26 Dec Emotional Sobriety
“Taking Recovery to the Next Level – Emotional Sobriety and How to Achieve It”
The Neurotic’s View on Emotions in Recovery
Written By Kirk Markey — December 26, 2016
Okay folks, emotional sobriety is a subject that is close to my heart. Mostly because I’m not good at it. Hopefully addicts will still benefit from reading my story. At least you will have a better idea of what NOT to do.
I’m completely neurotic. I worry about everything, including stock market fluctuations in Indonesia and getting a rock in my shoe. But mostly I worry about me. I worry about what this person or that person will think about me. I worry about what benefits I can wring out of life. I do this until I am insane.
I don’t mean to be like this and I sure don’t think it’s a great quality. I’m really self-centered. Fortunately, and with a lot of help, I’ve found a solution for a few hundred of the nine million things that bother me. Here’s some of what I did to achieve the emotional sobriety that I did.
Expectations, Emotional Dependence and How I Got Partly Free
I got clean and sober 13 years ago with 12 steps. It’s not the only or the best way to do it, but that’s what I did. While doing my moral inventory, I discovered (again) that I was completely dependent on the outside world for, well, pretty much everything. But the worst was that I needed others’ approval for my own self-esteem and emotional well-being. Thank the universe that I have overcome this! No, not really overcome it.
I had to reduce my expectations. I had to understand that other people did not exist in relation to me. No one owed me anything. No one. And what they did give me was a gift. I had to stop reducing people I cared about to Kirk support units. They had their own lives, and I had to derive my self esteem from within.
Participating in the Human Experience and Why Not Me?
Two things are definitely true. I’ve achieved a lot more emotional independence and I’m still really whiny. There is still a lot of work to be done. Most of the work is continuation of what I did to improve in the first place. Here are a few things that helped me.

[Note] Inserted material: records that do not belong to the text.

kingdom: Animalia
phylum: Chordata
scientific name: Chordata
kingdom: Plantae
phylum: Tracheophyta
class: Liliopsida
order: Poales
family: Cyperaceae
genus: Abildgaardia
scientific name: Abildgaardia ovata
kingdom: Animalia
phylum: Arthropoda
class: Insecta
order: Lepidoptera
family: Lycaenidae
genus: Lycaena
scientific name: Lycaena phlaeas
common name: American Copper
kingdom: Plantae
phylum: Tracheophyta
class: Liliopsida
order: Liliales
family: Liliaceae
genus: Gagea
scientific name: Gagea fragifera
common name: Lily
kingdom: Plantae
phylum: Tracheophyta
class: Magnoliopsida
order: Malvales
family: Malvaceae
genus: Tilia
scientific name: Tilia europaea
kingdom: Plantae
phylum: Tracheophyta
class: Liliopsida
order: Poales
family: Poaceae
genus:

I reduced my expectations and emotional dependence by developing myself. I built relationships with lots of people. I had to divide the burden of my madness through many people, so it took them longer to get tired of it. And when I got uncomfortable (19 times a day), I allowed myself to feel it. Eventually, the discomfort would go away when I took action. The actions for me were being a good employee, friend and husband.
I put the following ideas into practice. Pain, deprivation and hard work are all part of the beautiful and awful human experience. I began to participate in this more fully. I participated in the hardship, anguish, and joys of the human condition. And when something bad happened, like getting a rock in my shoe, I didn’t say “Why Me?” I said “Why not me?” Seriously, who am I to be exempt from the difficulties of life? I’m not!